# Your task:
Count the lines in the material below that contain the word "here", and reply with the number alone.

(Available records Opens)

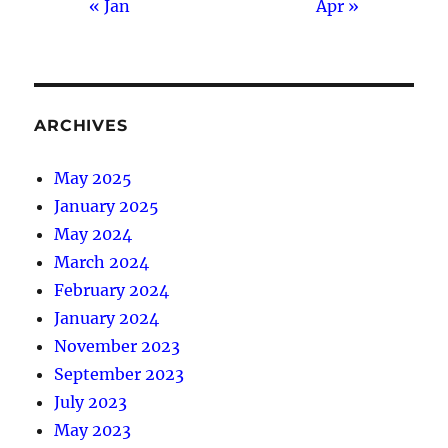
« Jan
Apr »
ARCHIVES
May 2025
January 2025
May 2024
March 2024
February 2024
January 2024
November 2023
September 2023
July 2023
May 2023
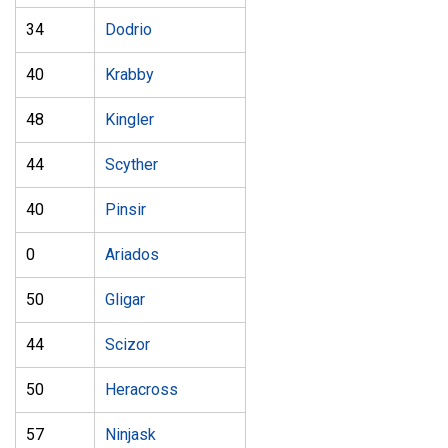
34
Dodrio
40
Krabby
48
Kingler
44
Scyther
40
Pinsir
0
Ariados
50
Gligar
44
Scizor
50
Heracross
57
Ninjask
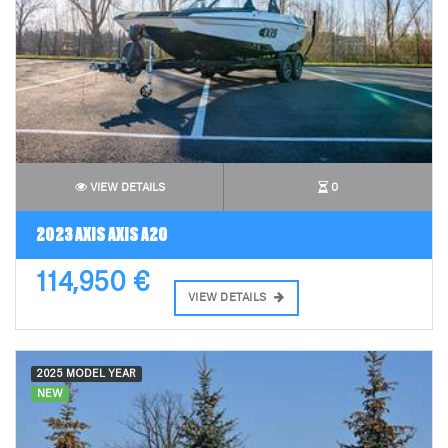
VIEW DETAILS
0
2023 AXIS AXIS A20
114,950 €
VIEW DETAILS
2025 MODEL YEAR
NEW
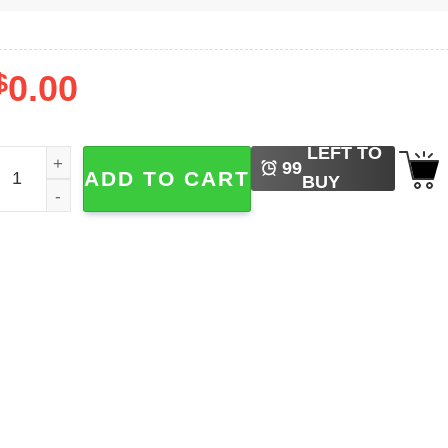
$
0.00
LEFT TO
IP Judge Frank Caprio Tribute Shirt quantity
99
ADD TO CART
BUY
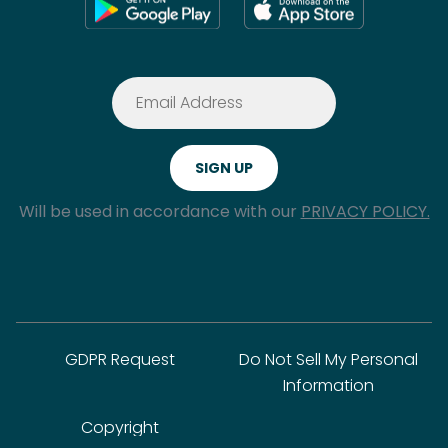
Will be used in accordance with our
PRIVACY POLICY.
GDPR Request
Do Not Sell My Personal
Information
Copyright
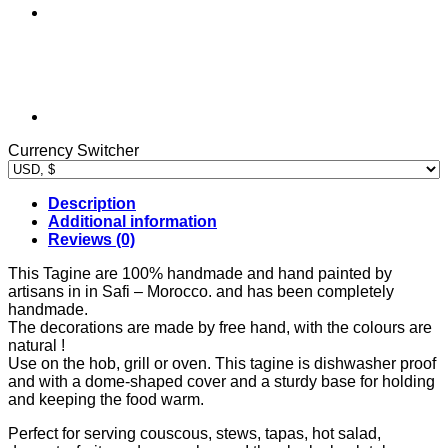
Currency Switcher
Description
Additional information
Reviews (0)
This Tagine are 100% handmade and hand painted by
artisans in in Safi – Morocco. and has been completely
handmade.
The decorations are made by free hand, with the colours are
natural !
Use on the hob, grill or oven. This tagine is dishwasher proof
and with a dome-shaped cover and a sturdy base for holding
and keeping the food warm.
Perfect for serving couscous, stews, tapas, hot salad,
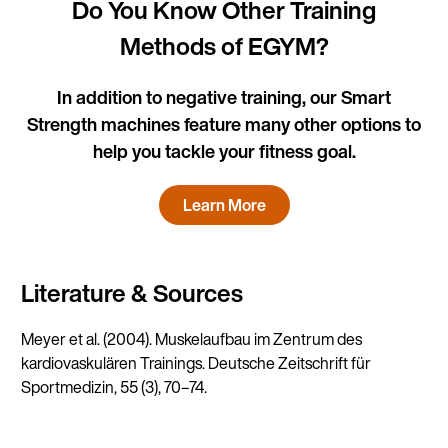
Do You Know Other Training
Methods of EGYM?
In addition to negative training, our Smart
Strength machines feature many other options to
help you tackle your fitness goal.
Learn More
Literature & Sources
Meyer et al. (2004). Muskelaufbau im Zentrum des
kardiovaskulären Trainings. Deutsche Zeitschrift für
Sportmedizin, 55 (3), 70–74.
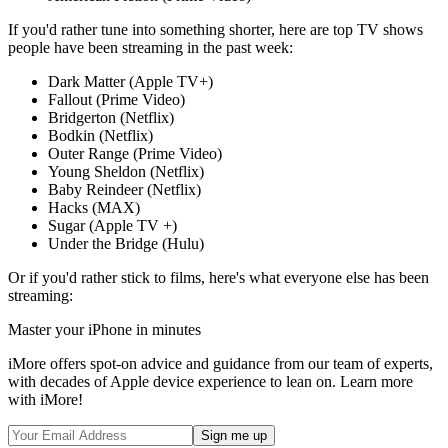
If you'd rather tune into something shorter, here are top TV shows
people have been streaming in the past week:
Dark Matter (Apple TV+)
Fallout (Prime Video)
Bridgerton (Netflix)
Bodkin (Netflix)
Outer Range (Prime Video)
Young Sheldon (Netflix)
Baby Reindeer (Netflix)
Hacks (MAX)
Sugar (Apple TV +)
Under the Bridge (Hulu)
Or if you'd rather stick to films, here's what everyone else has been
streaming:
Master your iPhone in minutes
iMore offers spot-on advice and guidance from our team of experts,
with decades of Apple device experience to lean on. Learn more
with iMore!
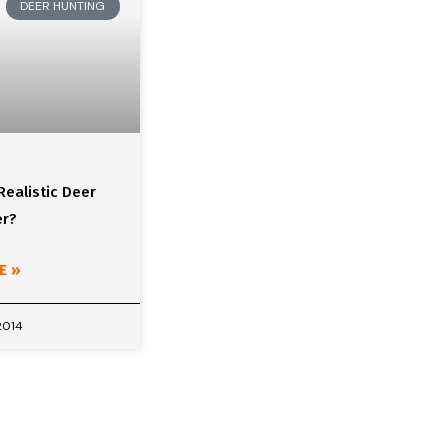
DEER HUNTING
Realistic Deer
er?
E »
2014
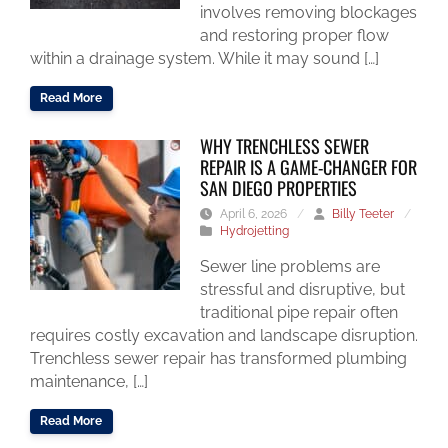
involves removing blockages
and restoring proper flow
within a drainage system. While it may sound […]
Read More
WHY TRENCHLESS SEWER
REPAIR IS A GAME-CHANGER FOR
SAN DIEGO PROPERTIES
April 6, 2026
/
Billy Teeter
/
Hydrojetting
Sewer line problems are
stressful and disruptive, but
traditional pipe repair often
requires costly excavation and landscape disruption.
Trenchless sewer repair has transformed plumbing
maintenance, […]
Read More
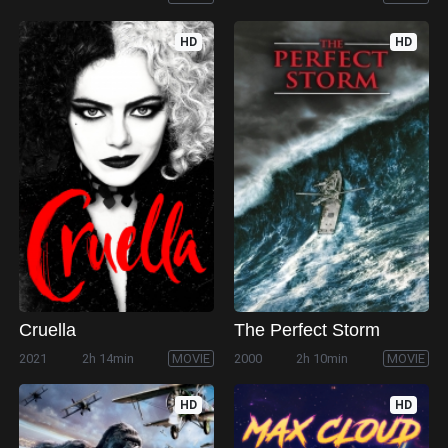
HD
HD
Cruella
The Perfect Storm
2021
2h 14min
MOVIE
2000
2h 10min
MOVIE
HD
HD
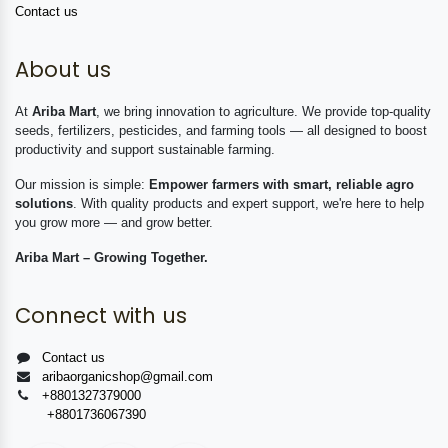
Contact us
About us
At
Ariba Mart
, we bring innovation to agriculture. We provide top-quality
seeds, fertilizers, pesticides, and farming tools — all designed to boost
productivity and support sustainable farming.
Our mission is simple:
Empower farmers with smart, reliable agro
solutions
. With quality products and expert support, we're here to help
you grow more — and grow better.
Ariba Mart – Growing Together.
Connect with us
Contact us
aribaorganicshop@gmail.com
+8801327379000
+8801736067390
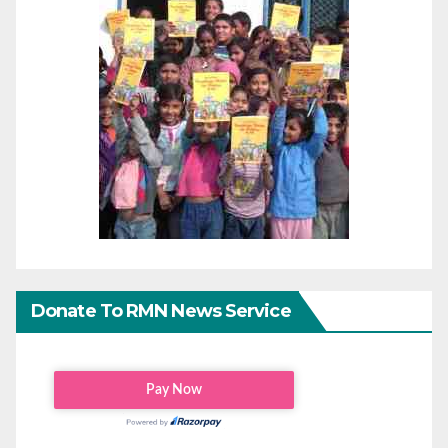
Donate To RMN News Service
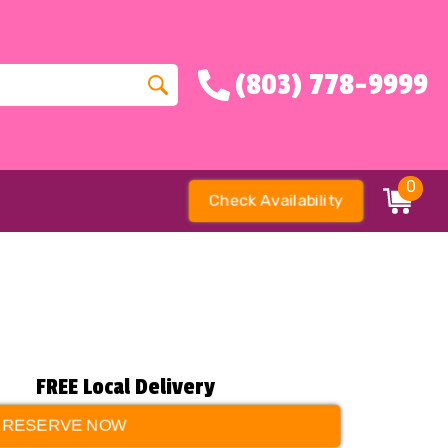
(803) 778-9999
0
Check Availability
FREE Local Delivery
RESERVE NOW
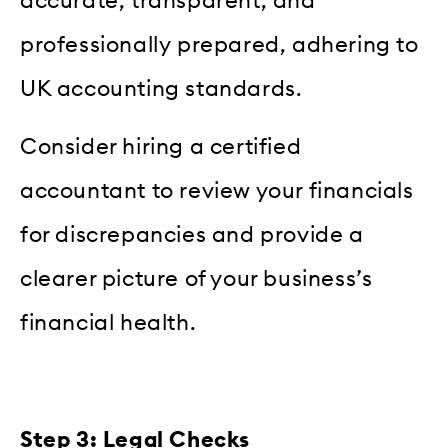
accurate, transparent, and
professionally prepared, adhering to
UK accounting standards.
Consider hiring a certified
accountant to review your financials
for discrepancies and provide a
clearer picture of your business’s
financial health.
Step 3: Legal Checks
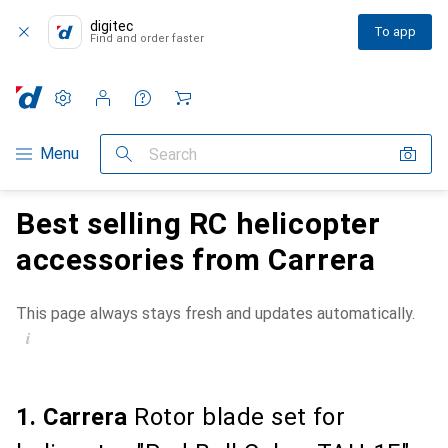
digitec
To app
Find and order faster
Settings
Customer account
Comparison lists
Watch lists
Cart
Category Navigation
Menu
Search
Best selling RC helicopter
accessories from Carrera
This page always stays fresh and updates automatically.
i
1. Carrera
Rotor blade set for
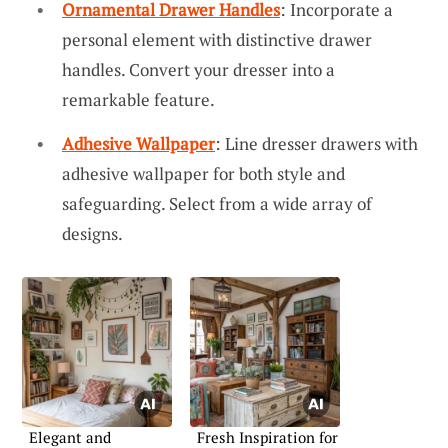
Ornamental Drawer Handles
: Incorporate a
personal element with distinctive drawer
handles. Convert your dresser into a
remarkable feature.
Adhesive Wallpaper
: Line dresser drawers with
adhesive wallpaper for both style and
safeguarding. Select from a wide array of
designs.
Elegant and
Fresh Inspiration for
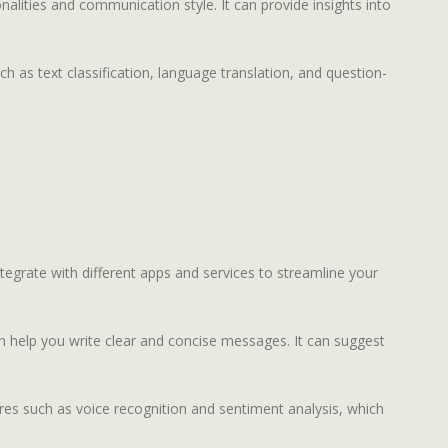
nalities and communication style. It can provide insights into
 as text classification, language translation, and question-
ntegrate with different apps and services to streamline your
an help you write clear and concise messages. It can suggest
ures such as voice recognition and sentiment analysis, which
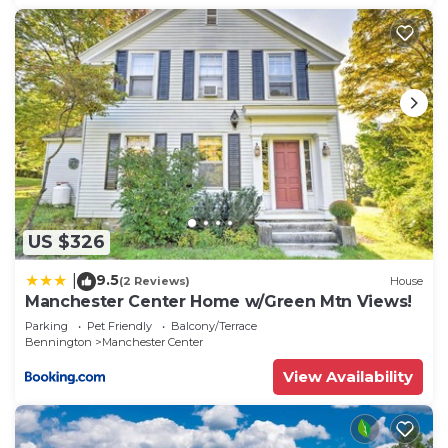
US $326
9.5
|
(2 Reviews)
House
Manchester Center Home w/Green Mtn Views!
Parking
Pet Friendly
Balcony/Terrace
Bennington
Manchester Center
View Availability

(Available records Closes)

# Your solution:
3